Induction therapy in deceased donor kidney transplantation is costly, with wide discrepancy in utilization and a limited evidence base, particularly regarding cost-effectiveness.

Methods

We linked the United States Renal Data System data set to Medicare claims to estimate cumulative costs, graft survival, and incremental cost-effectiveness ratio (ICER – cost per additional year of graft survival) within 3 years of transplantation in 19 450 deceased donor kidney transplantation recipients with Medicare as primary payer from 2000 to 2008. We divided the study cohort into high-risk (age > 60 years, panel-reactive antibody > 20%, African American race, Kidney Donor Profile Index > 50%, cold ischemia time > 24 hours) and low-risk (not having any risk factors, comprising approximately 15% of the cohort). After the elimination of dominated options, we estimated expected ICER among induction categories: no-induction, alemtuzumab, rabbit antithymocyte globulin (r-ATG), and interleukin-2 receptor-antagonist.

Results

No-induction was the least effective and most costly option in both risk groups. Depletional antibodies (r-ATG and alemtuzumab) were more cost-effective across all willingness-to-pay thresholds in the low-risk group.

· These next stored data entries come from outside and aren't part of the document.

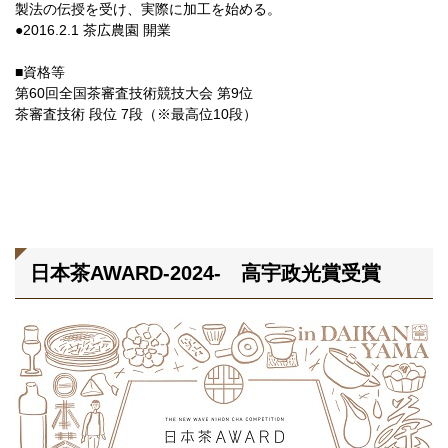
製法の伝授を受け、実際に加工を始める。
●2016.2.1 茶広農園 開業
■資格等
第60回全国茶審査技術競技大会 第9位
茶審査技術 段位 7段（※最高位10段）
日本茶AWARD-2024- 高宇政光賞受賞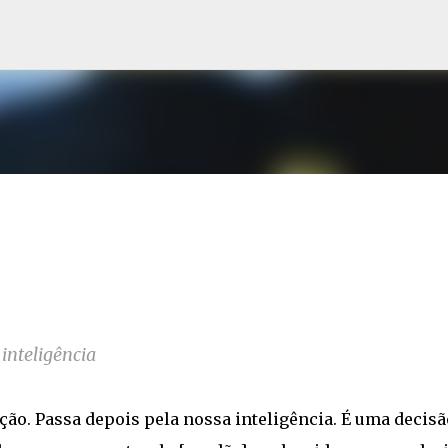
Pular para o conteúdo principal
inteligência
o. Passa depois pela nossa inteligência. É uma decisã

For the high-risk group and its subcategories, the ICER was very sensitive to the graft survival; overall both depletional antibodies were more cost-effective, mainly for higher willingness to pay threshold (US $100 000 and US $150 000). Rabbit ATG appears to achieve excellent cost-effectiveness acceptability curves (80% of the recipients) in both risk groups at US $50 000 threshold (except age > 60 years). In addition, only r-ATG was associated with graft survival benefit over no-induction category (hazard ratio, 0.91; 95% confidence interval, 0.84-0.99) in a multivariable Cox regression analysis.

Conclusions

Antibody-based induction appears to offer substantial advantages in both cost and outcome compared with no-induction. Overall, depletional induction (preferably r-ATG) appears to offer the greatest benefits.